*** Opening of Supplied information ***

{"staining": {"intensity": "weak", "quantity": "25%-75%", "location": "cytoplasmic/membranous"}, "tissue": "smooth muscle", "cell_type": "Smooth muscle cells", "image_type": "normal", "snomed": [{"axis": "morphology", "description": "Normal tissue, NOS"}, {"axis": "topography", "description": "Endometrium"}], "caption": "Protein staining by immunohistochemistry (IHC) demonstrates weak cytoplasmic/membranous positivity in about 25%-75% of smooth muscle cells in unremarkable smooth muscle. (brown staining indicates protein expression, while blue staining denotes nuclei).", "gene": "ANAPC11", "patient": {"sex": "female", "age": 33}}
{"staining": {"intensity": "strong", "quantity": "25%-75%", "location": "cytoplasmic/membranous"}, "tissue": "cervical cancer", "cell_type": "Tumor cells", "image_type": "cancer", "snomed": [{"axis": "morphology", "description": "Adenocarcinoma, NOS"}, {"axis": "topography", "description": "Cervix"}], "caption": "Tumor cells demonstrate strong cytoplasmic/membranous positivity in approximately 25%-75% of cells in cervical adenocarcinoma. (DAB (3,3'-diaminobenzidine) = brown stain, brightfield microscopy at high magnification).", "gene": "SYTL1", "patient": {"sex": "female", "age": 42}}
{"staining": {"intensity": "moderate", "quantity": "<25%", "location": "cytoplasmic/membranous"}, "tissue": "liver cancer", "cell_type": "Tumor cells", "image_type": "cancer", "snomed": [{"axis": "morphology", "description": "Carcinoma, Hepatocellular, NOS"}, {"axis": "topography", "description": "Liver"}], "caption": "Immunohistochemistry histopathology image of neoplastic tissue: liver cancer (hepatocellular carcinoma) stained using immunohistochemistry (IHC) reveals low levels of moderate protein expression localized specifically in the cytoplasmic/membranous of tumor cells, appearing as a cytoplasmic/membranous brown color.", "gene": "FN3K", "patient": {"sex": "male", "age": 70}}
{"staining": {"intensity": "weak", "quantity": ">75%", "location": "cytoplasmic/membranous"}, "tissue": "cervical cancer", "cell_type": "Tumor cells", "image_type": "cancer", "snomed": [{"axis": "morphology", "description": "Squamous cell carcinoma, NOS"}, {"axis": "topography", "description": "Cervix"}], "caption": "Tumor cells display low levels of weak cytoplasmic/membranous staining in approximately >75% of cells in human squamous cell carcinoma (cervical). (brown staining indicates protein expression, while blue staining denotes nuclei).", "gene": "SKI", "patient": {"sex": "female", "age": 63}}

*** Close of Supplied information ***

- _Exercise objective_:
When a line in the material above includes "indicates", report that line by copying it.

- _Written response_:
{"staining": {"intensity": "weak", "quantity": "25%-75%", "location": "cytoplasmic/membranous"}, "tissue": "smooth muscle", "cell_type": "Smooth muscle cells", "image_type": "normal", "snomed": [{"axis": "morphology", "description": "Normal tissue, NOS"}, {"axis": "topography", "description": "Endometrium"}], "caption": "Protein staining by immunohistochemistry (IHC) demonstrates weak cytoplasmic/membranous positivity in about 25%-75% of smooth muscle cells in unremarkable smooth muscle. (brown staining indicates protein expression, while blue staining denotes nuclei).", "gene": "ANAPC11", "patient": {"sex": "female", "age": 33}}
{"staining": {"intensity": "weak", "quantity": ">75%", "location": "cytoplasmic/membranous"}, "tissue": "cervical cancer", "cell_type": "Tumor cells", "image_type": "cancer", "snomed": [{"axis": "morphology", "description": "Squamous cell carcinoma, NOS"}, {"axis": "topography", "description": "Cervix"}], "caption": "Tumor cells display low levels of weak cytoplasmic/membranous staining in approximately >75% of cells in human squamous cell carcinoma (cervical). (brown staining indicates protein expression, while blue staining denotes nuclei).", "gene": "SKI", "patient": {"sex": "female", "age": 63}}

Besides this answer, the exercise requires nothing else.